Company I work for atm has no filtering policy, due to the fact that a lot of stuff in the industry actually looks very much like spam - foreign languages, lame http designs, loads of spammy keywords. So nothing is filtered server side following "better train your thunderbird properly rather than risk upsetting potential contract in Asia by overeager bounceback". And I have to say, it mostly works - bandwidth waste aside - even typical spam infested mailboxes (support@ or jobs@, stuff that gets hit by up to 5,000 enlargements a day in Cialis scale) can be filtered client side very quickly and efficiently.

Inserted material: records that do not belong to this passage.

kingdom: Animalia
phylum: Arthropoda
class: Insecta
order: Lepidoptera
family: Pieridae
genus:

In my home office I run strict rbl/spamd/clamd config and it purges about 80% of stuff arriving at my doorstep. I like it to the point I wish there was something like this for telecommunications and regular Royal Mail as I hate random calls and letterbox spam more than occassional retarded "Gwaliboobies Medz confirms bigger papaya!" or "Engelbert - this st0ck is h0t mama" email with some messy GD generated jpg with complete coblers that gets through the filters (btw, who are these messages for, I mean, come on, the formatting and contents are just grotesque - when was the last time you felt like buying aspirin online from someone quoting random paragraphs from Dickens over some gobleedeegook url? How many Down syndrom credit card holders need roofies?)
For massive corporate solution I would suggest looking into something like Iron Port, it kicks four letters and takes serious load off admins shoulders if you work for like a big company that leaves a lot of PR or sales contacts and email addies about... Can be expensive though.